What Inspired the Author to write in this form? The other author wrote in this form to figure out if the internet is making us stupid or if it’s making us think in a fast and different way. As Nicolas Carr begins to talk about the way he used to think is much different to the way he thinks now. In his own words he puts it “Now my concentration often starts to drift after two or three pages. I get fidgety, lose the thread, begin looking for something else to do” (1).  And he feels as if he is always dragging himself back to the text (1). In the other hand it makes us get answers much more quickly but that’s all it does for us at the moment.  As the author of the study of online research habits responds, “it is clear that users are not reading online in the traditional sense; indeed there are signs that new forms of “reading” are emerging as users “power browse” horizontally through titles, contents pages and abstracts going for quick wins” (Carr 3). This put “Efficiency” and “Immediacy” above all else (Carr 3).  I found myself doing the same thing all throughout my high school and college career trying to avoid reading navels and textbooks and always going back to the internet to find my answers. It does make me feel distracted and out of focus when it comes to reading articles or short stories because I feel like the answer should be summarized even smaller. It’s the efficiency and immediacy that is wanted every time.

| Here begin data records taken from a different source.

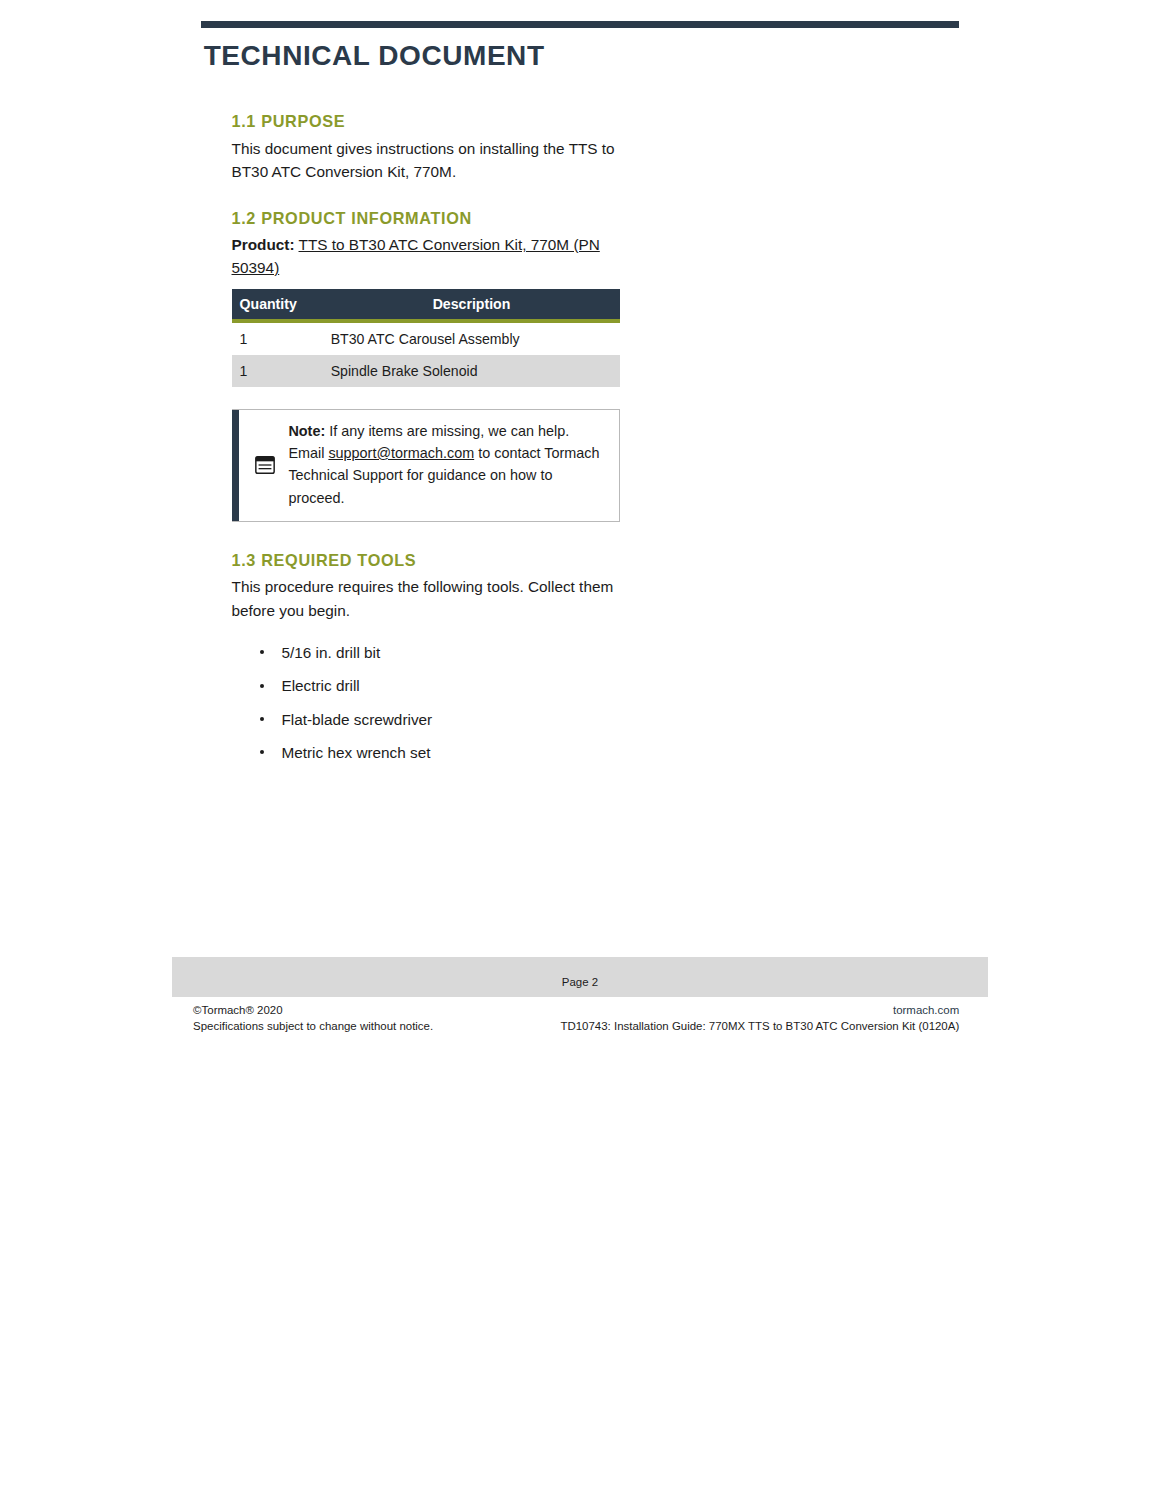Technical Document
1.1 Purpose
This document gives instructions on installing the TTS to BT30 ATC Conversion Kit, 770M.
1.2 Product Information
Product: TTS to BT30 ATC Conversion Kit, 770M (PN 50394)
| Quantity | Description |
| --- | --- |
| 1 | BT30 ATC Carousel Assembly |
| 1 | Spindle Brake Solenoid |
Note: If any items are missing, we can help. Email support@tormach.com to contact Tormach Technical Support for guidance on how to proceed.
1.3 Required Tools
This procedure requires the following tools. Collect them before you begin.
5/16 in. drill bit
Electric drill
Flat-blade screwdriver
Metric hex wrench set
Page 2
©Tormach® 2020
Specifications subject to change without notice.
tormach.com
TD10743: Installation Guide: 770MX TTS to BT30 ATC Conversion Kit (0120A)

Why does the Author believe the web has been godsend to him as a writer? “Research that once required days in the stacks or periodical rooms of libraries can now be done in minutes. A few Google searches, some quick clicks on hyperlinks, and I’ve got the telltale fact or pithy quote I was after.” (Carr 1). The Internet is becoming the fastest way to get access information and is giving us the capacity to learn about any given subject, as Carr explains it, “The Net is becoming a universal medium, the conduit for most of the information that flows through my eyes and ears and into my mind” (1). Nowadays, everything is at the tip of the fingers and just a few clicks away and you have access to everything, whether is your emails, searching for an articles, blogging , wanting to watch a video or movie, listening to music, look for contacts, translator sentences, and down loading software programs and saving things on the cloud.

Why is Google trying to systematize everything it does? “In the past man was first” (Carr 6), “in the future the system must be first” (Carr 6). According to the Harvard Business Review, it says, it can use the result to refine the algorithms that increasingly control how people find information and extract meaning from it (Carr 6). The Google founders want to turn their master piece into a HAL like machine that has extreme intelligence that is far more advanced than a humans brain (Carr 7). I would think this would make us more knowledgeable of everything in the world and even expand your ideas but at the same time it would make us stupid in a way, because it wouldn’t allow us to really soak anything into our brains and therefore making us rely on computers at all times. We are not too far from it.